Texto mostrado:
'''
Paternidad o identidad. He ahí la cuestión por ahora. Un dilema que, según HRW, no está en igualdad de condiciones: “La ley sueca genera angustia en las personas trans que han decidido no someterse a cirugía genital por razones personales, que pueden ser tan simples como el deseo de ser padres. Los datos de su documento de identificación no concuerdan con su identidad y apariencia, lo que conduce a frecuentes humillaciones públicas, les hace vulnerables a la discriminación y genera una gran dificultad para encontrar empleo”.
La ley española se hace la sueca
Quienes se hacen eco de la campaña sueca citan la legislación española como ejemplo, pero ¿tenemos derecho a llevarnos las manos a la cabeza? Desde 2007, el cambio oficial se logra si el sujeto trans acepta someterse a un proceso de hormonación por un mínimo de dos años. La elección del plazo no es casual. Según explica David Molina, de Acera del Frente y la Asamblea Transmaricabollo del 15M, los endocrinos consideran que ése es el período habitual para que se produzca la esterilidad del paciente. Paciente porque, además, ha tenido que someterse a una evaluación psicológica que determine que padece una enfermedad mental, la disforia de género. Parece que la ley española se hace la sueca, aunque no prohíbe que se congelen gametos para intentar ser padres o madres biológicos a posteriori. Eso sí, sólo por la privada y previo pago de su importe.
No es una enfermedad
El debate que subyace es el de siempre: la despatologización del hecho trans. Y aquí es cuando la cosa roza el esperpento. Mientras el Estado español sigue viéndolo como una enfermedad, Suecia toma la delantera junto a Francia y, desde 2011, el sistema sanitario no lo considera una patología. De un tiempo a esta parte, el clamor por sacar las identidades trans de los manuales médicos y de psiquiatría se ha extendido hasta llegar al mismo Parlamento Europeo. Según HRW, en 2010 el Consejo Europeo recomendó a los Estados miembros que revisaran los requisitos, incluidos los cambios de naturaleza física, exigidos en el reconocimiento legal de cambio de sexo para evitar “elementos abusivos”. La idea es que el cambio registral se haga “de forma rápida, accesible y transparente”. Parece que el Estado español no puede cantar victoria en la conquista de los derechos trans.
'''
Objetivo:
Copia del texto sobre los derechos trans el fragmento que empieza con "No es una enfermedad" y sigue hasta "los derechos trans.". Las líneas no tienen ningún papel en esto.

Datos disponibles:
'''
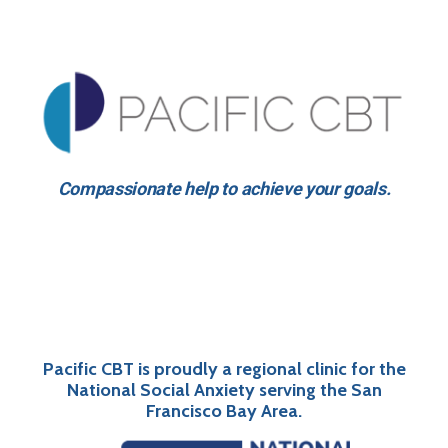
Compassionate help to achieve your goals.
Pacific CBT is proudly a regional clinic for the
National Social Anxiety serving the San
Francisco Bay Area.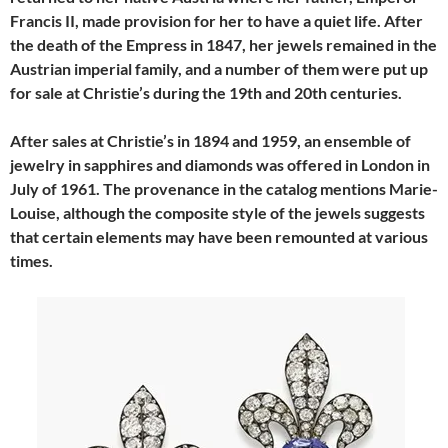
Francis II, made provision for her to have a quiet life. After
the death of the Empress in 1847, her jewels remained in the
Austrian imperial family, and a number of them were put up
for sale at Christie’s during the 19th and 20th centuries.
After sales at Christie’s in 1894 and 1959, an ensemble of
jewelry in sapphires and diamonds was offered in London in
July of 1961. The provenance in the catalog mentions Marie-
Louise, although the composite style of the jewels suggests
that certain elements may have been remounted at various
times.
'''
Respuesta escrita:
No es una enfermedad
El debate que subyace es el de siempre: la despatologización del hecho trans. Y aquí es cuando la cosa roza el esperpento. Mientras el Estado español sigue viéndolo como una enfermedad, Suecia toma la delantera junto a Francia y, desde 2011, el sistema sanitario no lo considera una patología. De un tiempo a esta parte, el clamor por sacar las identidades trans de los manuales médicos y de psiquiatría se ha extendido hasta llegar al mismo Parlamento Europeo. Según HRW, en 2010 el Consejo Europeo recomendó a los Estados miembros que revisaran los requisitos, incluidos los cambios de naturaleza física, exigidos en el reconocimiento legal de cambio de sexo para evitar “elementos abusivos”. La idea es que el cambio registral se haga “de forma rápida, accesible y transparente”. Parece que el Estado español no puede cantar victoria en la conquista de los derechos trans.